2. **New Forecast Models**: Again, this is out of scope. If you are
looking for recommendations please see the bottom of the page.
# Installation
### Python
```
pip3 install tablespoon
```
# Quick Example
We show a quick example below. For more examples see [EXAMPLES.md](docs/EXAMPLES.md)
```python
import numpy as np
import pandas as pd
import tablespoon as tbsp
from cmdstanpy import install_cmdstan
# If this is your first time installing cmdstanpy
install_cmdstan()
# pull and clean data
# columns must have the columns "ds" and "y"
df = (
pd.read_csv("https://storage.googleapis.com/data_xvzf/m5_state_sales.csv")
.query("state_id == 'CA'")
.rename(columns={"date": "ds", "sales": "y"})
.assign(y=lambda df: np.log(df.y))
)
# Snaive model
sn = tbsp.Snaive()
df_sn = sn.predict(df, horizon=10)
print(df_sn.head())
# Complete Data is Required: Models Error when time series is missing dates
n = tbsp.Naive()
df_missing = df.drop([3])
df_n = n.predict(df_missing, horizon=10)
print(df_n.head())
```
# Recommended probabilistic forecasting packages
There are many packages that can compliment `tablespoon`
[forecast](https://github.com/robjhyndman/forecast): The king of forecasting
packages. Rob Hyndman is a professor of forecasting and has served as editor of
the journal "International Journal of Forecasting". If you are new to
forecasting please read his free ebook [fpp3](https://otexts.com/fpp3/).
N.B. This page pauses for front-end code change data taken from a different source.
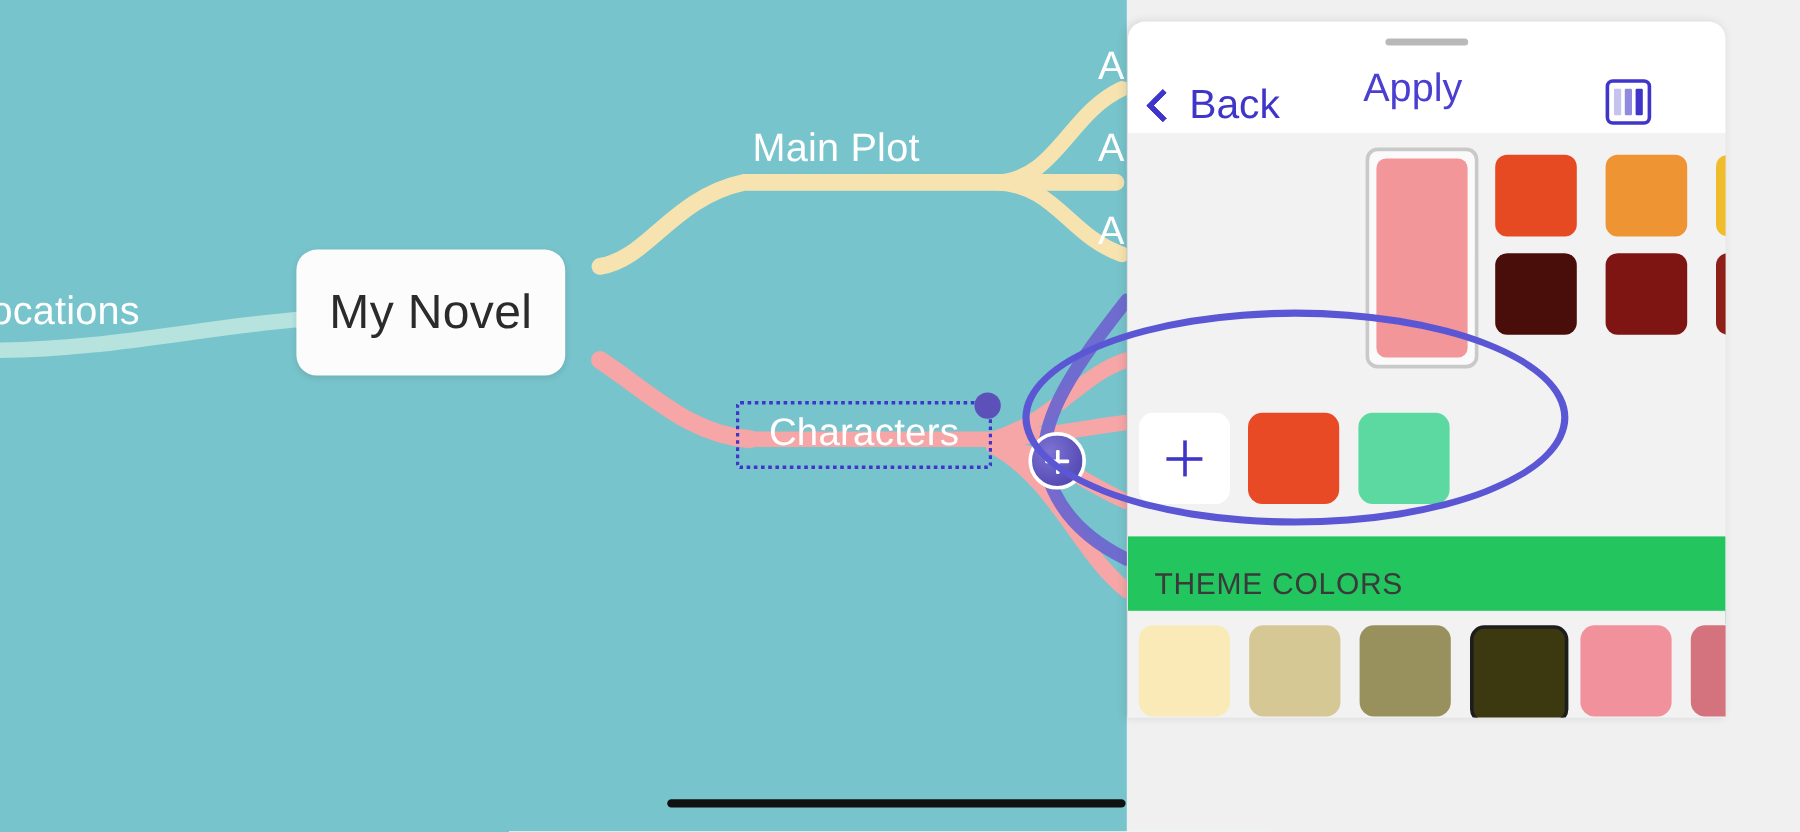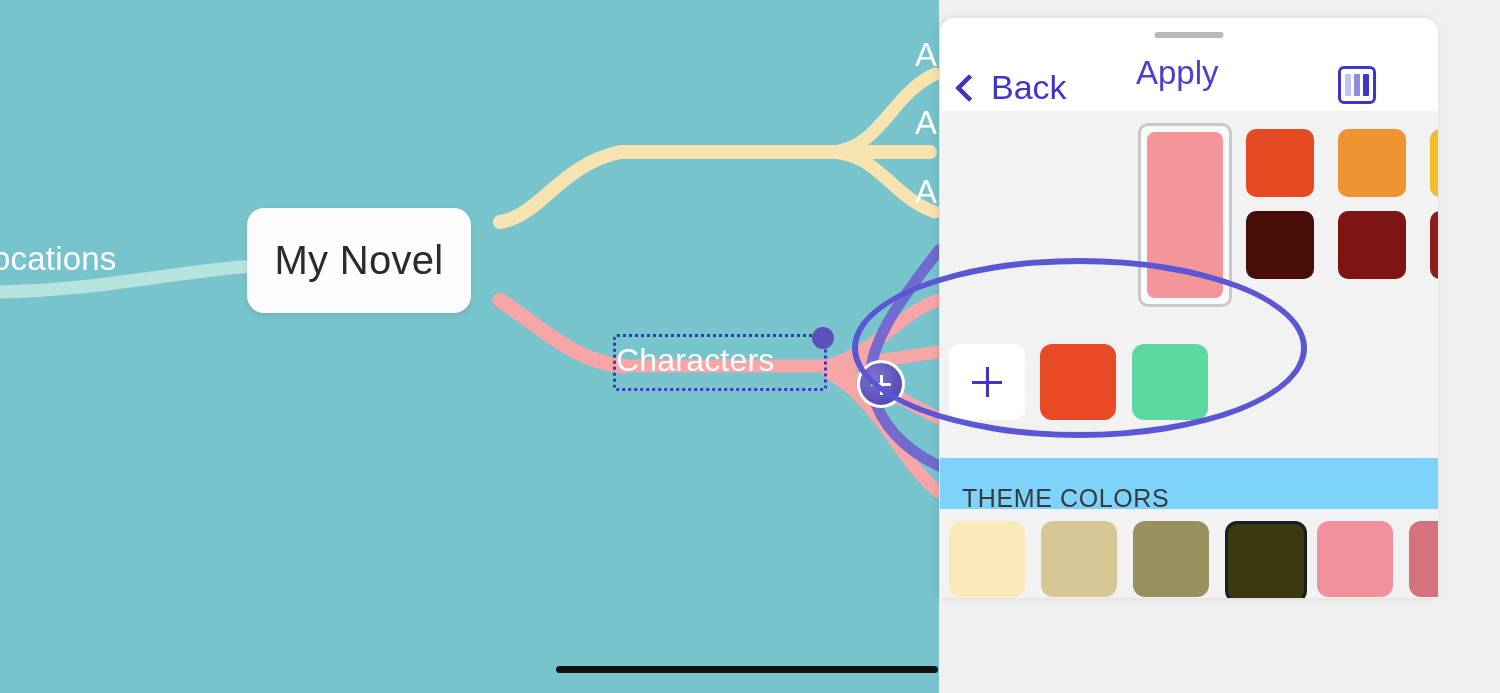--- a/index.html
+++ b/index.html
@@ -68,21 +68,21 @@
   #node-characters {
     position: absolute;
     left: 613px; top: 334px;
     width: 214px; height: 57px;
     box-sizing: border-box;
     border: 3px dotted #3f35c9;
     border-radius: 4px;
     background: transparent;
     display: flex;
     align-items: center;
-    justify-content: flex-start;
+    justify-content: center;
   }
   #node-characters-label {
     color: #ffffff;
     font-size: 32px;
     letter-spacing: 0.2px;
     position: relative;
     top: -2px;
   }
   #node-handle {
     position: absolute;
@@ -279,24 +279,24 @@
     background: #3f35c9;
   }
   #add-color-plus::before { left: 0; top: 13.5px; width: 30px; height: 3px; }
   #add-color-plus::after  { left: 13.5px; top: 0; width: 3px; height: 30px; }
   #custom-sw-1 { left: 100px; }
   #custom-sw-2 { left: 192px; }
 
   
   #theme-header {
     position: absolute;
-    left: 0; top: 440px;
+    left: 0; top: 429px;
     width: 100%;
     height: 73px;
-    background: #7dd3fc;
+    background: #22c55e;
   }
   #theme-header-label {
     position: absolute;
     left: 22px; top: 26px;
     color: #3a3a3a;
     font-size: 25px;
     letter-spacing: 0.6px;
   }
   #theme-row {
     position: absolute;
@@ -351,20 +351,21 @@
 
       <path d="M 828 366 C 880 350, 900 312, 939 300" stroke="#f6a6a6" stroke-width="13" fill="none" stroke-linecap="round"></path>
       <path d="M 828 366 C 885 362, 905 356, 939 352" stroke="#f6a6a6" stroke-width="13" fill="none" stroke-linecap="round"></path>
       <path d="M 828 370 C 885 382, 905 404, 939 418" stroke="#f6a6a6" stroke-width="13" fill="none" stroke-linecap="round"></path>
       <path d="M 828 372 C 880 400, 900 462, 939 492" stroke="#f6a6a6" stroke-width="13" fill="none" stroke-linecap="round"></path>
 
       <path d="M 939 250 C 900 300, 862 350, 872 392 C 882 430, 910 452, 939 466" stroke="#6f67cf" stroke-width="11" fill="none" stroke-linecap="round" opacity="0.95"></path>
     </svg>
 
     <div class="branch-label" id="label-locations">ocations</div>
+    <div class="branch-label" id="label-mainplot">Main Plot</div>
     <div class="branch-label" id="label-act1">A</div>
     <div class="branch-label" id="label-act2">A</div>
     <div class="branch-label" id="label-act3">A</div>
 
     <div id="node-root">
       <span id="node-root-label">My Novel</span>
     </div>
 
     <div id="node-characters">
       <span id="node-characters-label">Characters</span>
[prophet](https://facebook.github.io/prophet/): A very capable and reliable
forecasting package. I have never seen a bad forecast come out of prophet.
[gluonts](https://ts.gluon.ai/). If you are itching to use neural nets for
forecasting this is a good one to pick.
# Learn more about forecasting
1. Read [fpp3](https://otexts.com/fpp3/)
2. Join the [International Institute of Forecasting](https://forecasters.org/)
and read their publications.
# Beta
This package is currently being tested. It is very much unfinished at this point.
Feel free to use what is currently available.